When considering the reformulation of existing products, the regulatory approach is more complex. There is no specific guidance directing the industry on how to approach these reformulation projects; however, two main approaches present themselves – either treating it as a generic or as an NDA.

Approaching as a “hybrid” generic product via a US FDA Accelerated NDA 505(j) application seems logical, as the objective is likely to replicate the current product with the new propellent. This may prove appropriate, however, modern expectations for bioequivalence have continued to develop and expand since some of the original products were developed.8

The successful approval of inhaled generic products continues to prove challenging for the industry with only a handful of generic pMDI products on the market, highlighting the difficulty of demonstrating equivalence even without a change in one of the key formulation elements. With the major formulation component – the propellant – changing to a new material, the generic-like approach is potentially a significant challenge, due to the evolving toxicological and safety positions for these new propellants, the likely need to change other elements of the formulation to provide clinical equivalence and the likely change in spray characteristics that may impact in vitro equivalence.

Approaching the product as an NDA is likely to be the more prevalent approach for these products, even though the API has an established safety and clinical data profile. Looking back to the CFC-to-HFA migration that started in the 1990s, this was generally the approach taken for those products. This provides the space to address more significant changes in formulation, while still using data from the existing approved product; however, it does mean a significant increase in expected costs and timelines overall.

The ecological urgency that drove migration away from CFC use is less prominent here and, even then, full replacement of the CFC pMDI market in the US took until 2014 to complete9 – 25 years after the initial experiments with HFA-based formulations and 18 years after the 1996 target in the Montreal Protocol for the end of all non-exempted use. The regulatory position surrounding these reformulation projects is still evolving but, given the targets of the latest amendments to the F-gas regulations, it is likely regulators will continue to take a measured, but conservative, approach to reviewing these products.
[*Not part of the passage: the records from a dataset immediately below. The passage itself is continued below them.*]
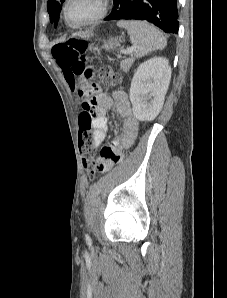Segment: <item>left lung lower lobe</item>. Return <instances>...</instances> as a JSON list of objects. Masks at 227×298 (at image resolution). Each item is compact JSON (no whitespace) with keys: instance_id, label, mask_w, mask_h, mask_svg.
Masks as SVG:
<instances>
[{"instance_id":"obj_1","label":"left lung lower lobe","mask_w":227,"mask_h":298,"mask_svg":"<svg viewBox=\"0 0 227 298\" xmlns=\"http://www.w3.org/2000/svg\"><path fill=\"white\" fill-rule=\"evenodd\" d=\"M105 20H147L167 33H178L177 0H114Z\"/></svg>"}]
</instances>
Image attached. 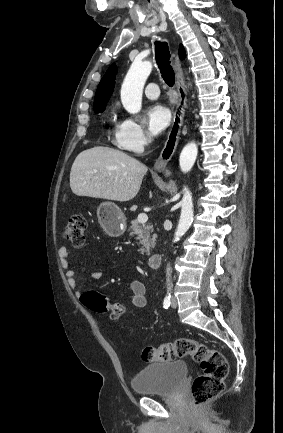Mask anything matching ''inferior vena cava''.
Listing matches in <instances>:
<instances>
[{
  "label": "inferior vena cava",
  "instance_id": "602c4592",
  "mask_svg": "<svg viewBox=\"0 0 283 433\" xmlns=\"http://www.w3.org/2000/svg\"><path fill=\"white\" fill-rule=\"evenodd\" d=\"M166 285H167L168 291H170V289L172 287V283H171V267H170V265H167V267H166Z\"/></svg>",
  "mask_w": 283,
  "mask_h": 433
}]
</instances>
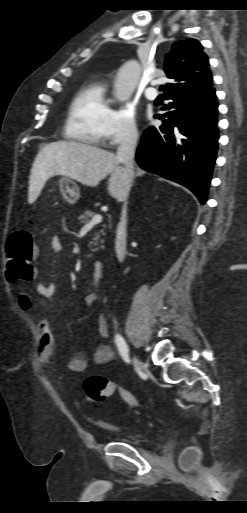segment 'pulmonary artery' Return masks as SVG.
Listing matches in <instances>:
<instances>
[{"label":"pulmonary artery","mask_w":247,"mask_h":513,"mask_svg":"<svg viewBox=\"0 0 247 513\" xmlns=\"http://www.w3.org/2000/svg\"><path fill=\"white\" fill-rule=\"evenodd\" d=\"M158 83V81H152V85H156ZM145 96L149 99V100H155L158 96L157 92H156V89L154 87H149L145 90Z\"/></svg>","instance_id":"pulmonary-artery-1"}]
</instances>
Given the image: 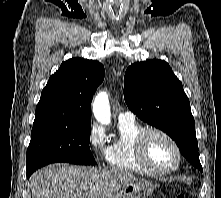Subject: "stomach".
I'll return each instance as SVG.
<instances>
[{
	"label": "stomach",
	"instance_id": "stomach-1",
	"mask_svg": "<svg viewBox=\"0 0 221 198\" xmlns=\"http://www.w3.org/2000/svg\"><path fill=\"white\" fill-rule=\"evenodd\" d=\"M154 185L143 179H133L123 183L106 198H148L153 193Z\"/></svg>",
	"mask_w": 221,
	"mask_h": 198
}]
</instances>
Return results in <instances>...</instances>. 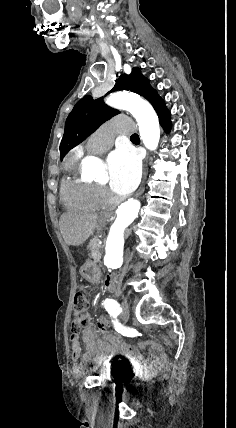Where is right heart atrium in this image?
<instances>
[{"mask_svg": "<svg viewBox=\"0 0 236 428\" xmlns=\"http://www.w3.org/2000/svg\"><path fill=\"white\" fill-rule=\"evenodd\" d=\"M101 192H102V195H103V196L107 195V193H106V191H105V190H101Z\"/></svg>", "mask_w": 236, "mask_h": 428, "instance_id": "right-heart-atrium-1", "label": "right heart atrium"}]
</instances>
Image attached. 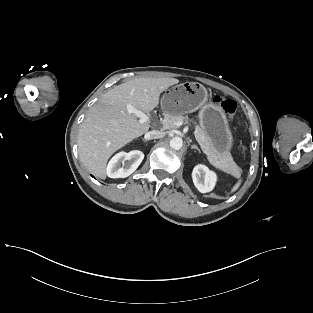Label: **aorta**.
I'll return each instance as SVG.
<instances>
[{
  "label": "aorta",
  "instance_id": "obj_1",
  "mask_svg": "<svg viewBox=\"0 0 313 313\" xmlns=\"http://www.w3.org/2000/svg\"><path fill=\"white\" fill-rule=\"evenodd\" d=\"M182 145H183V140L180 137L176 136L170 140V147L172 149L179 150L181 149Z\"/></svg>",
  "mask_w": 313,
  "mask_h": 313
}]
</instances>
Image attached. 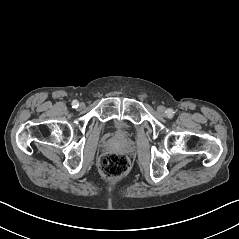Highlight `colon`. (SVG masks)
<instances>
[{
    "mask_svg": "<svg viewBox=\"0 0 239 239\" xmlns=\"http://www.w3.org/2000/svg\"><path fill=\"white\" fill-rule=\"evenodd\" d=\"M130 163L126 155L121 153H107L100 160V171L103 175L116 178L124 175L129 169Z\"/></svg>",
    "mask_w": 239,
    "mask_h": 239,
    "instance_id": "colon-1",
    "label": "colon"
}]
</instances>
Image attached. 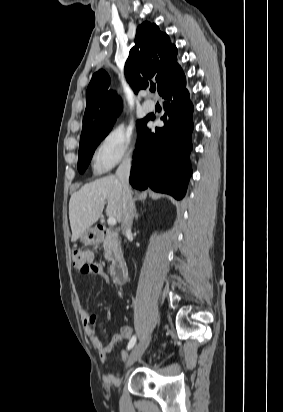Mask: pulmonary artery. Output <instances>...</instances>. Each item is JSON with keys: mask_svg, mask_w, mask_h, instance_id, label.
I'll return each mask as SVG.
<instances>
[{"mask_svg": "<svg viewBox=\"0 0 283 412\" xmlns=\"http://www.w3.org/2000/svg\"><path fill=\"white\" fill-rule=\"evenodd\" d=\"M143 109H144L146 112H151V111L154 110V105L151 104V103L146 102V103L143 104Z\"/></svg>", "mask_w": 283, "mask_h": 412, "instance_id": "1", "label": "pulmonary artery"}]
</instances>
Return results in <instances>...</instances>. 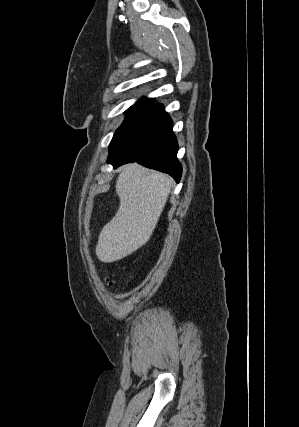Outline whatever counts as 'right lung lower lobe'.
<instances>
[{"label": "right lung lower lobe", "instance_id": "right-lung-lower-lobe-1", "mask_svg": "<svg viewBox=\"0 0 299 427\" xmlns=\"http://www.w3.org/2000/svg\"><path fill=\"white\" fill-rule=\"evenodd\" d=\"M172 127V120L163 106L154 105L135 128L109 150L107 162L115 168L138 162L168 173L179 182L182 166L177 159L178 143Z\"/></svg>", "mask_w": 299, "mask_h": 427}]
</instances>
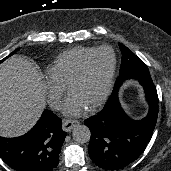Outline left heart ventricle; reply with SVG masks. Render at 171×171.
I'll list each match as a JSON object with an SVG mask.
<instances>
[{"label":"left heart ventricle","mask_w":171,"mask_h":171,"mask_svg":"<svg viewBox=\"0 0 171 171\" xmlns=\"http://www.w3.org/2000/svg\"><path fill=\"white\" fill-rule=\"evenodd\" d=\"M112 63L113 57L109 51L97 53L82 77L71 87L70 93L76 94L88 107L92 106L105 90Z\"/></svg>","instance_id":"b2bd125f"}]
</instances>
Engaging early with the relevant regulatory parties and understanding the likely scope of the changes that are needed for a given product will be a key factor in ensuring that the development process is as focused, pragmatic and efficient as possible.


When looking at the reformulation of an existing product, there is also a need to review the analytical methodology and overall chemistry, manufacturing and controls approach. Even if there are no significant changes in the analytical strategy, improvements in technology may yield improvements in method reliability, consumable use and overall turnaround time that can have a significant positive impact on the costs of the analytical activity.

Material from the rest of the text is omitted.